> **TASK A**:
Render the sentence "This election will be the second time in Philippine electoral history that computers will be used." from the post on Philippine elections into Spanish.
> **TASK B**:
Reproduce the rows verbatim, starting at the first row and ending at the line that contains "contrast brightness saturation: contrast 0.026, brightness", with both of those lines included and nothing beyond them.

> **SELECTION**:

An unexamined life is not worth living. Socrates

Lunes, Mayo 13, 2013

The Two Faces of Philippine Elections

By seven in the morning today, the 2013 Philippine Midterm Elections will be underway. This election will be the second time in Philippine electoral history that computers will be used. Despite a longer history of holding elections among democracies in Asia, the Philippines has been quite late in adopting technology in the electoral process. Indeed, Philippine elections have always been characterized as slow, chaotic, brutal, deadly, showbiz-like, and of course, the chronic incidence of wholesale, unabashed, shameless vote buying of entire constituencies.

A major feature of Philippine elections is the snail-paced nature of its counting process. I remember a time in the 80's were counting would take two months or more for national candidates' votes to be completely tallied. By this time, massive cheating would have taken place - accomplished by bribing electoral officials and teachers who are the frontline in the counting process, ballot box theft and tampering, ballot box stuffing and switching and if all else fails, the time tested terrorizing through the use of private armies, a staple feature of entrenched, carrier politicians who come from political dynasties. For the uninitiated, each Philippine island and province has an official political dynasty that has ruled that island or province as long as elections have been held in the country.

Counting has always been slow because politician's lacked the political incentive to actually improve the process. Tallying of votes has been traditionally conducted by hand, where teachers, who are mandated by law to handle the electoral process, manually read, tally and verify each ballot in their respective precincts. Vested political interests were comfortable with this system since it was easy to manipulate, control and tinker with.

Stored data entries
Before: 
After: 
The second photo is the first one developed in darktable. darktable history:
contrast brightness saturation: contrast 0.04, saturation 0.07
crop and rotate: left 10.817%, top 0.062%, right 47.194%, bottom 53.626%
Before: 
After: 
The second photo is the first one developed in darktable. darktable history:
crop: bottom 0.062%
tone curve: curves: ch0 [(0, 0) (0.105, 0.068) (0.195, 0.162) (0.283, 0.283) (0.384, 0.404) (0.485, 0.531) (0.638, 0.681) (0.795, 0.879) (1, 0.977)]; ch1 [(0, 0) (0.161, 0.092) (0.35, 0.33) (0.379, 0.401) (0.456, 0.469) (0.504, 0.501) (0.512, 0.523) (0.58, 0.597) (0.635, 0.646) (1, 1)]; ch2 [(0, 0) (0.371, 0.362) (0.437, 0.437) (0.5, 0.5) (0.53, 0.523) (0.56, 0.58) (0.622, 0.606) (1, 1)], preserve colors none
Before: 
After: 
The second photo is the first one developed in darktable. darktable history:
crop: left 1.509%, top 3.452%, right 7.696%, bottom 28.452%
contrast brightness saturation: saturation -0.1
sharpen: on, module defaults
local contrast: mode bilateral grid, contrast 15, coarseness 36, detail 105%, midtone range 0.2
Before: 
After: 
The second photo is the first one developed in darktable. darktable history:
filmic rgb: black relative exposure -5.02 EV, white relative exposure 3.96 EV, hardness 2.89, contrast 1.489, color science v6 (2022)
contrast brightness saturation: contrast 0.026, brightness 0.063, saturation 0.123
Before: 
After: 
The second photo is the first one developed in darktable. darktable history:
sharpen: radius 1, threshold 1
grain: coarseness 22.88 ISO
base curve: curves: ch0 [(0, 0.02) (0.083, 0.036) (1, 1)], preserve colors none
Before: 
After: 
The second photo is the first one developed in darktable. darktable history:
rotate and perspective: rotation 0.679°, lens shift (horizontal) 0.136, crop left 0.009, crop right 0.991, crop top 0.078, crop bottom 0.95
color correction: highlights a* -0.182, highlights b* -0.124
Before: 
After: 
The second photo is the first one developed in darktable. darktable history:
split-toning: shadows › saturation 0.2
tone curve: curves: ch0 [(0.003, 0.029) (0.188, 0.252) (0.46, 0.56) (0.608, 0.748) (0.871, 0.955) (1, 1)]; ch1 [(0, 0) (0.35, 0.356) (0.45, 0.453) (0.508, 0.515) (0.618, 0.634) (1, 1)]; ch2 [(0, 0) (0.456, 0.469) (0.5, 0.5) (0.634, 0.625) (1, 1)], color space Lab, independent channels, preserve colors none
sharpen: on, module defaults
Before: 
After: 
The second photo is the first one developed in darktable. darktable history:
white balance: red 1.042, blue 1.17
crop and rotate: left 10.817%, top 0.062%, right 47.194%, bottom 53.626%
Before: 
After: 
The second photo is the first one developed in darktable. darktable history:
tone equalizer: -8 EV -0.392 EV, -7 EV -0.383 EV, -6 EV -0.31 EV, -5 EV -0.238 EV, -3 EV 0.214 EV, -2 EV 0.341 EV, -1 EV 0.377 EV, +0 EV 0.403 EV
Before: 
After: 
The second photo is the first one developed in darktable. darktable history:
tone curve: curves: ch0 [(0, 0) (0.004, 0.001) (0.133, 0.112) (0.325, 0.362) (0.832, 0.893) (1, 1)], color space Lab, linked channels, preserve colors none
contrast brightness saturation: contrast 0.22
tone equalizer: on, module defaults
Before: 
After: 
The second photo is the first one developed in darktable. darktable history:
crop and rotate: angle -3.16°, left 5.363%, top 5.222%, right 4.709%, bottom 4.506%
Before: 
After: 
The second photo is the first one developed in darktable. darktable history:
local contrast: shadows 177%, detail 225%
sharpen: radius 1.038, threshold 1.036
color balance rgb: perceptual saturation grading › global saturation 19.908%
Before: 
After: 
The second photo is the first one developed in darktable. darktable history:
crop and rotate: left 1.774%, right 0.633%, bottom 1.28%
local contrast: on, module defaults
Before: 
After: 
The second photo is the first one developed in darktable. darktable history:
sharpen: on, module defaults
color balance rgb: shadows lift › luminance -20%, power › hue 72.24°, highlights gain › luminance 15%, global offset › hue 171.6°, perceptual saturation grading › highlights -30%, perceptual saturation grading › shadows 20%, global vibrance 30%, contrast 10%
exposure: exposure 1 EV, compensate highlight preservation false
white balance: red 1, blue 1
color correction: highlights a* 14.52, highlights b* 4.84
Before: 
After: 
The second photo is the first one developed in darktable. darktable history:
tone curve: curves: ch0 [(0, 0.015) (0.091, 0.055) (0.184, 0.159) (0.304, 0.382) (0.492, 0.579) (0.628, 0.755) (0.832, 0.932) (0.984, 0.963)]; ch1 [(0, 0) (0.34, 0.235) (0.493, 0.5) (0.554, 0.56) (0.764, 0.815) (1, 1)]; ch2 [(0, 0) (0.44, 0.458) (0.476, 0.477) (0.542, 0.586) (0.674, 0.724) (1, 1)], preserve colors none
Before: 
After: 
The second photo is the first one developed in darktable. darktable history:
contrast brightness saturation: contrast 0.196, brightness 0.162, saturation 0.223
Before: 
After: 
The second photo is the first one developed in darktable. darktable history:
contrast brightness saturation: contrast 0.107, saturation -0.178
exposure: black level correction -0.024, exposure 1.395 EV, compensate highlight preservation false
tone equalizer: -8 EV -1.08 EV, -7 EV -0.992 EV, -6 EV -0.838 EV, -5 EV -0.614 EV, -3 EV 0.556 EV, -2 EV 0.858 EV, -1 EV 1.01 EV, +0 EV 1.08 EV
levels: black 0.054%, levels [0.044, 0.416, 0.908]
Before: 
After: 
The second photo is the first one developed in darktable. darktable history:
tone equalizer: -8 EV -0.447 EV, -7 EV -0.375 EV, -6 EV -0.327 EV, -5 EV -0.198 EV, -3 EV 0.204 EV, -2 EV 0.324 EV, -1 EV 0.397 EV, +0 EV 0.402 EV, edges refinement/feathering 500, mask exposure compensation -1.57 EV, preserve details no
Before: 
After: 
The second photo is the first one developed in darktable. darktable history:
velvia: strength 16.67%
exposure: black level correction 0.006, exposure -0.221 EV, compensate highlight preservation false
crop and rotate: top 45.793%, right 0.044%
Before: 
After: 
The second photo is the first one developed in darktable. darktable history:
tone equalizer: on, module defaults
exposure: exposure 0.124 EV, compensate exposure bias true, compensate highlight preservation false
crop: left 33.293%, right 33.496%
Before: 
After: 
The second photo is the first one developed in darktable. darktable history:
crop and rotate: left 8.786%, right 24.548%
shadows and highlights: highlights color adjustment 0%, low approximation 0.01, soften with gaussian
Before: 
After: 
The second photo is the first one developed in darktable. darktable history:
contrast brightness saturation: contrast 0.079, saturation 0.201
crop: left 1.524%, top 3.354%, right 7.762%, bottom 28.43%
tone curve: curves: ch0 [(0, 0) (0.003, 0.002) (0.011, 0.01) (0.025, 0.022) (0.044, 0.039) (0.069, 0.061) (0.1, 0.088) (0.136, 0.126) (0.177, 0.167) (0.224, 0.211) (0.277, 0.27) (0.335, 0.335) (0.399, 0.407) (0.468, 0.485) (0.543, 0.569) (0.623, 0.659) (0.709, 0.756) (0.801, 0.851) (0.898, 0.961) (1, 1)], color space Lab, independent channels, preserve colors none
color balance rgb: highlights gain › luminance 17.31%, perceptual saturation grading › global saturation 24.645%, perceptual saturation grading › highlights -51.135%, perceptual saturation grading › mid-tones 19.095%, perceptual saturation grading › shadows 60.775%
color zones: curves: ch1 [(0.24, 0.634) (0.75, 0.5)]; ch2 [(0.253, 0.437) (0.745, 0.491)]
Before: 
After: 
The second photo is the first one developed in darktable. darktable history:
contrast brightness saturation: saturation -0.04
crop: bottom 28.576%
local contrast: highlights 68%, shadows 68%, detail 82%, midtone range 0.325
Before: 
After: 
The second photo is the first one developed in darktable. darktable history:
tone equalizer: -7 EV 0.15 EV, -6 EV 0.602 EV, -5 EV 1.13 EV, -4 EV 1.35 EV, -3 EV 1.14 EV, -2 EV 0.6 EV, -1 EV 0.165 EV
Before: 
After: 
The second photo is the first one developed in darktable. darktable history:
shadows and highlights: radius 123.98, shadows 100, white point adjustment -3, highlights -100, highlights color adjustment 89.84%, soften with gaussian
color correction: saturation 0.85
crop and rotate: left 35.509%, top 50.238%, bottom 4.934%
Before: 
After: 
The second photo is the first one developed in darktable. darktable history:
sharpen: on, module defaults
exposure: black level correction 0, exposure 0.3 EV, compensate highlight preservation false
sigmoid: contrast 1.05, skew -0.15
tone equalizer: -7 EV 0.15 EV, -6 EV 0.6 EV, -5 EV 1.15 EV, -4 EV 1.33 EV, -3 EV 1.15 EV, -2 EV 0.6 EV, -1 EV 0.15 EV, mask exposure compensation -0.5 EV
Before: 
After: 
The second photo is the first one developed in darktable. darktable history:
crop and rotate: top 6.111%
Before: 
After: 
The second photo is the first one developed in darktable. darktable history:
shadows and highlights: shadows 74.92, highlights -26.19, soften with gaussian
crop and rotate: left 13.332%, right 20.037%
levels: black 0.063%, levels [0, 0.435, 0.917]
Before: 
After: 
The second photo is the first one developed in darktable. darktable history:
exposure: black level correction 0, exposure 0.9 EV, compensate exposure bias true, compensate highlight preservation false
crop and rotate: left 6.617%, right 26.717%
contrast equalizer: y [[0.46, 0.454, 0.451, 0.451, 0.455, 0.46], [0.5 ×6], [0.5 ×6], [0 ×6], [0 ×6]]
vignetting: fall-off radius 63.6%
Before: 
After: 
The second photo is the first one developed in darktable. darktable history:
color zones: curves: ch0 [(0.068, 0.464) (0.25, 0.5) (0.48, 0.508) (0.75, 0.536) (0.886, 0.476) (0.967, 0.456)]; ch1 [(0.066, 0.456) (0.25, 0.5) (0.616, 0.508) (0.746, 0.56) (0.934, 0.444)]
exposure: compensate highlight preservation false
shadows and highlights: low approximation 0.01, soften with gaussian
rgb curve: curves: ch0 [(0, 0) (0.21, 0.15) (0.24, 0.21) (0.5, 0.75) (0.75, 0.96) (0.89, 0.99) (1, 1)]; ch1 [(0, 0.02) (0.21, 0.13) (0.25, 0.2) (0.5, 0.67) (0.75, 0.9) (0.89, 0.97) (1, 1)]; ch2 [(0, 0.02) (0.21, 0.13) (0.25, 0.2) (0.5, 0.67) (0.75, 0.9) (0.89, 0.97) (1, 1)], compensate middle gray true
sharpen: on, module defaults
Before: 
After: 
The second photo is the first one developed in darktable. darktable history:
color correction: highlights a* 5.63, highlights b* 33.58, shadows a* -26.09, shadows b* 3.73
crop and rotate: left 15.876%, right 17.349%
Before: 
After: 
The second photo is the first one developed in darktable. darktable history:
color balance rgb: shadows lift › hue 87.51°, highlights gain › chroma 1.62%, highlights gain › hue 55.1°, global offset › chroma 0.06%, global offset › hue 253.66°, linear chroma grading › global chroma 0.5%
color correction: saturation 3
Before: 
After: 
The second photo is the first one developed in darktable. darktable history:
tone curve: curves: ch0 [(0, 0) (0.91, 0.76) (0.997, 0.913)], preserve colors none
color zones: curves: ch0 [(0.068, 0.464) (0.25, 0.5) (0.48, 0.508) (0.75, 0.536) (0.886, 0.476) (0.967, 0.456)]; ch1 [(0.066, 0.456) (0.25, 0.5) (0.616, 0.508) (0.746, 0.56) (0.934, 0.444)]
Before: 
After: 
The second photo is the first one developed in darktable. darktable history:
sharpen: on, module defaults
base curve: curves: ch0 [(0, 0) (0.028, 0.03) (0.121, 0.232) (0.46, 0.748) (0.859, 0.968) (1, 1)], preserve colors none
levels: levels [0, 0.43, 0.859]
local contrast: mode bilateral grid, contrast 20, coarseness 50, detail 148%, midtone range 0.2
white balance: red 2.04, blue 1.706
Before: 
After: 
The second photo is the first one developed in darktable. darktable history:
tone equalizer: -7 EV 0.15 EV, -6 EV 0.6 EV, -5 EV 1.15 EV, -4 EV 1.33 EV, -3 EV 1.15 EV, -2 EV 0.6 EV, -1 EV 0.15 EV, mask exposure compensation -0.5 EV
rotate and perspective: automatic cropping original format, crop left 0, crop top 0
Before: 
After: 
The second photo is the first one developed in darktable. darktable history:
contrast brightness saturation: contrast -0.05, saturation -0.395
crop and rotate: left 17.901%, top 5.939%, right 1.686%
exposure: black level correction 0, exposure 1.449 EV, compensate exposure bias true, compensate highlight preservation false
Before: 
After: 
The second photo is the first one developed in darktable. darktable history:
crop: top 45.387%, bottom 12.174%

> **TASK ANSWER A**:
Esta elección será la segunda vez en la historia electoral filipina en que se utilizarán computadoras.

> **TASK ANSWER B**:
Before: 
After: 
The second photo is the first one developed in darktable. darktable history:
contrast brightness saturation: contrast 0.04, saturation 0.07
crop and rotate: left 10.817%, top 0.062%, right 47.194%, bottom 53.626%
Before: 
After: 
The second photo is the first one developed in darktable. darktable history:
crop: bottom 0.062%
tone curve: curves: ch0 [(0, 0) (0.105, 0.068) (0.195, 0.162) (0.283, 0.283) (0.384, 0.404) (0.485, 0.531) (0.638, 0.681) (0.795, 0.879) (1, 0.977)]; ch1 [(0, 0) (0.161, 0.092) (0.35, 0.33) (0.379, 0.401) (0.456, 0.469) (0.504, 0.501) (0.512, 0.523) (0.58, 0.597) (0.635, 0.646) (1, 1)]; ch2 [(0, 0) (0.371, 0.362) (0.437, 0.437) (0.5, 0.5) (0.53, 0.523) (0.56, 0.58) (0.622, 0.606) (1, 1)], preserve colors none
Before: 
After: 
The second photo is the first one developed in darktable. darktable history:
crop: left 1.509%, top 3.452%, right 7.696%, bottom 28.452%
contrast brightness saturation: saturation -0.1
sharpen: on, module defaults
local contrast: mode bilateral grid, contrast 15, coarseness 36, detail 105%, midtone range 0.2
Before: 
After: 
The second photo is the first one developed in darktable. darktable history:
filmic rgb: black relative exposure -5.02 EV, white relative exposure 3.96 EV, hardness 2.89, contrast 1.489, color science v6 (2022)
contrast brightness saturation: contrast 0.026, brightness 0.063, saturation 0.123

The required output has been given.